Avati ha scelto, invece, una storia controcorrente. Più che un film de paura, come si dice, è un film gotico. Più che un horror, una storia sinistra e ambigua. Soprattutto, una storia inquietante, che lascia aperti tanti interrogativi. «Si usa la definizione di gotico come sinonimo di horror, ma è sbagliato», distingue il regista. «Qualcuno si accontenta degli scricchiolii e delle porte che si aprono da sole, io no. Un’opera è gotica quando ai temi del bene e del male aggiunge la presenza del sacro. Io sono affezionato a queste tematiche. Sono cresciuto nella cultura della favola contadina e in un cristianesimo timoroso, preconciliare. Non come quello di oggi, che si preoccupa solo di essere rassicurante. I peccati sono solo quelli sociali e non a caso i sacerdoti si sono trasformati in psicologi o assistenti sociali. Io sono stato chierichetto quando i preti predicavano dal pulpito in alto, al centro delle chiese, per farsi sentire meglio. E parlavano del peccato, dell’inferno e del diavolo. Oggi non lo fa più nessuno, neanche il Papa. Ma, come dice Charles Baudelaire, la più grande astuzia del diavolo è proprio far credere di non esistere».

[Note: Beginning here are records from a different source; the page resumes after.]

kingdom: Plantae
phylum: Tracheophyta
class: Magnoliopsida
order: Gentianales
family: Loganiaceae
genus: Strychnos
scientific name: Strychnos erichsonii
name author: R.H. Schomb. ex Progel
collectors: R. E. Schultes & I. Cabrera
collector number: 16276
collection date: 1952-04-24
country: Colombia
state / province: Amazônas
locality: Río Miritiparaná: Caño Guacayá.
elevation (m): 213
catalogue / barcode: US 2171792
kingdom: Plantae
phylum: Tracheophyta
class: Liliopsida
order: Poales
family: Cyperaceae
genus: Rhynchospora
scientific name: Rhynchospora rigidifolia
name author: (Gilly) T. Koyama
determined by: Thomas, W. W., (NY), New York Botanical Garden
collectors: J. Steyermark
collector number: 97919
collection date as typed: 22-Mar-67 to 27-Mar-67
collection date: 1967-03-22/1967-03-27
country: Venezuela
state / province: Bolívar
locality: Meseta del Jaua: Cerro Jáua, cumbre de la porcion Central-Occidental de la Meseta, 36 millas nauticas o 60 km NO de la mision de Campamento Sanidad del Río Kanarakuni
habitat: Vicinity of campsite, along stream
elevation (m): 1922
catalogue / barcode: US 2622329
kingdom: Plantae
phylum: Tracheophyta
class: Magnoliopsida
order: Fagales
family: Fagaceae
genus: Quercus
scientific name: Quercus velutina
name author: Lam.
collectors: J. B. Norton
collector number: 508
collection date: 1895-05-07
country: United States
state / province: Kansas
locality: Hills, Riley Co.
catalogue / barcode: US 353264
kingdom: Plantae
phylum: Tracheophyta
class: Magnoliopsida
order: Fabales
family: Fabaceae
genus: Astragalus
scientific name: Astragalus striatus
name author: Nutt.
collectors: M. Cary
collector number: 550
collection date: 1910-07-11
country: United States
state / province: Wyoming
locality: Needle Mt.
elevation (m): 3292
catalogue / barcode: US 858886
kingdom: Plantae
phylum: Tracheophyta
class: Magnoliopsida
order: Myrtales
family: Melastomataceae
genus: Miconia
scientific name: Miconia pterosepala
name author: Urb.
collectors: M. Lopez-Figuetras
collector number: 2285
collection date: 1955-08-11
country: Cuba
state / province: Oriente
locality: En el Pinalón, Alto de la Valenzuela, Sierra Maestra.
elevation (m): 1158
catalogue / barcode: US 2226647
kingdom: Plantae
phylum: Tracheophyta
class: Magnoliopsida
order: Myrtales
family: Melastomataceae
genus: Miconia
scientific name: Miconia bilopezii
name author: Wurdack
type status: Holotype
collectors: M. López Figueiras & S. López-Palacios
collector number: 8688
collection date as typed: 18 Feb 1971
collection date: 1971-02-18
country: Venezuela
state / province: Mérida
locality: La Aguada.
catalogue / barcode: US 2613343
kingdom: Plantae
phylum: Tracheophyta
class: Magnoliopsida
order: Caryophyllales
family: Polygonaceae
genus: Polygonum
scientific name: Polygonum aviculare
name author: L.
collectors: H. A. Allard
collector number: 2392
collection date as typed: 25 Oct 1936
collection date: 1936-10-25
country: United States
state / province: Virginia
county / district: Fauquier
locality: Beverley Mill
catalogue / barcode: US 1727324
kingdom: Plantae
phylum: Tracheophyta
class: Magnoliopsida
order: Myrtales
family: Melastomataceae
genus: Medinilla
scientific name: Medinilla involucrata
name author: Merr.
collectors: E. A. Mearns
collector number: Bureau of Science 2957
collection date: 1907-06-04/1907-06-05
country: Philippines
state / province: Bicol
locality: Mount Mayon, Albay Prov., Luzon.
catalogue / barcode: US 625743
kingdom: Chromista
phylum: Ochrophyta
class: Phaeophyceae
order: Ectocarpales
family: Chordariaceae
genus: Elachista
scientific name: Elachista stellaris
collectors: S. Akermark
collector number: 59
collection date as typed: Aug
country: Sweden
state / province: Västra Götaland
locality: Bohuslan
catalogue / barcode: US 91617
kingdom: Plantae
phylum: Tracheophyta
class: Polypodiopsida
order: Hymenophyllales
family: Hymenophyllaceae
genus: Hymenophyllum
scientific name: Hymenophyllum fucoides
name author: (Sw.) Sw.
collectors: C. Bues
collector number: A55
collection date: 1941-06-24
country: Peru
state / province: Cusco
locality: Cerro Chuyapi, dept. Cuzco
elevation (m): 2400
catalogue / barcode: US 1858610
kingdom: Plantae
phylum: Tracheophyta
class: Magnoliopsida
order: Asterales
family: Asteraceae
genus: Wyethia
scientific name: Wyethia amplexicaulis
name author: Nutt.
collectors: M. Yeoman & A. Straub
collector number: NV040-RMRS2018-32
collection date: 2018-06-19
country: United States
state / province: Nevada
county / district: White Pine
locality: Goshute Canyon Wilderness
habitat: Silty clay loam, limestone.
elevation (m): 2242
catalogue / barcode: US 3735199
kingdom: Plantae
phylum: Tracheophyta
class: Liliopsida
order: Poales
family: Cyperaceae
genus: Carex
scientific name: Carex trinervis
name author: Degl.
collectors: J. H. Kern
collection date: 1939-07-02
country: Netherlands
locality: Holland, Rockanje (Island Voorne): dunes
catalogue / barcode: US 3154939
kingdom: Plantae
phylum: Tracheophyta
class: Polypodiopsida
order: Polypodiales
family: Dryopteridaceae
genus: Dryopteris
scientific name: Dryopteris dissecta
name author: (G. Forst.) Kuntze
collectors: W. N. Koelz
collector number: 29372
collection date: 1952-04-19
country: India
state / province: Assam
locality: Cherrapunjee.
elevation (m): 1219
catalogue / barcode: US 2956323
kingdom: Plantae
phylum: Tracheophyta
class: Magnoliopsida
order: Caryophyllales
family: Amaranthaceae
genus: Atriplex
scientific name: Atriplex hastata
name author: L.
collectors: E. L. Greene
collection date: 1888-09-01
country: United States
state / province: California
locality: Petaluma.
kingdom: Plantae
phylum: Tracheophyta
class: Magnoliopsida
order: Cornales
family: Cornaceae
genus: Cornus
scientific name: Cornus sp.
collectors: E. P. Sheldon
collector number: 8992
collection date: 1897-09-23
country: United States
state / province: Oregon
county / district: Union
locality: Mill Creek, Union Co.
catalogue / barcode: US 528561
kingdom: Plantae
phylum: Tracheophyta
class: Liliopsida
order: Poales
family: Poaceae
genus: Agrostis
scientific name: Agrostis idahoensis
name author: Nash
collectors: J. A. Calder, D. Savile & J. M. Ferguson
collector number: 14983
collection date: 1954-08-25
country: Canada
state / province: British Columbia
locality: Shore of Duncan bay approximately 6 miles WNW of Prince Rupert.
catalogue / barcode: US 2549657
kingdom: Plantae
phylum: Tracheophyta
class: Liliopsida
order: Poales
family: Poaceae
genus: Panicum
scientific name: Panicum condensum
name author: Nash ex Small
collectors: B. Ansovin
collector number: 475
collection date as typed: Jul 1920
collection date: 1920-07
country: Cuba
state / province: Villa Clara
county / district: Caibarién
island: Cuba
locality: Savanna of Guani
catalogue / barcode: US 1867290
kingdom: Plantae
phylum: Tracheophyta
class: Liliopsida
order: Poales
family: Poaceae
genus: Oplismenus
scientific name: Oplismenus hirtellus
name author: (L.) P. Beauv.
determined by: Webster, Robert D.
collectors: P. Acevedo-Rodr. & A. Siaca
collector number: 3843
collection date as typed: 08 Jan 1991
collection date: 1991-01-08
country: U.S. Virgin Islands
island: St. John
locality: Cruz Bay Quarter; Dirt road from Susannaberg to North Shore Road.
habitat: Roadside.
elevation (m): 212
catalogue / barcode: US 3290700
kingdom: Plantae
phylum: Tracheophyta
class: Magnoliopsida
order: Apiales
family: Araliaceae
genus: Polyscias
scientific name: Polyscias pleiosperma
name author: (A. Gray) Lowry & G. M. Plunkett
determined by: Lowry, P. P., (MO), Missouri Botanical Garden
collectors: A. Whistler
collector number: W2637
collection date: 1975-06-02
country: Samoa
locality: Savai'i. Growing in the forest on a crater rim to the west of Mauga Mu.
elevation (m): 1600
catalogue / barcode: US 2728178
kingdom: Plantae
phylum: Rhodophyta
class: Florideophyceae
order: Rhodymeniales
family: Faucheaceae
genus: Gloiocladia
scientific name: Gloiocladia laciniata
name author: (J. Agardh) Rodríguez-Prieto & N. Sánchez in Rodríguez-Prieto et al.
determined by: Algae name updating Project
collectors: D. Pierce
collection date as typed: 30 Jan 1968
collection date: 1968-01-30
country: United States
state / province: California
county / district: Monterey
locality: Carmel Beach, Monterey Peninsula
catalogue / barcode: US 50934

Oltre a Baudelaire, Il Signor Diavolo è figlio di tanti padri. «Di Giovannino Guareschi e don Camillo, e del suo piccolo mondo che questa volta ho ambientato in quella parte tra la laguna e il Po. E poi anche della pittura fiamminga. Soprattutto di un quadro in particolare con il quale sono cresciuto: I coniugi Arnolfini di Jan Van Eyck, che campeggiava alle spalle della scrivania prima di mio nonno, poi di mio padre. Se non lo conosce, vada a cercarlo su Google e poi mi dica se, con quella visione, con quei volti sempre davanti, non si cresce immersi nella paura».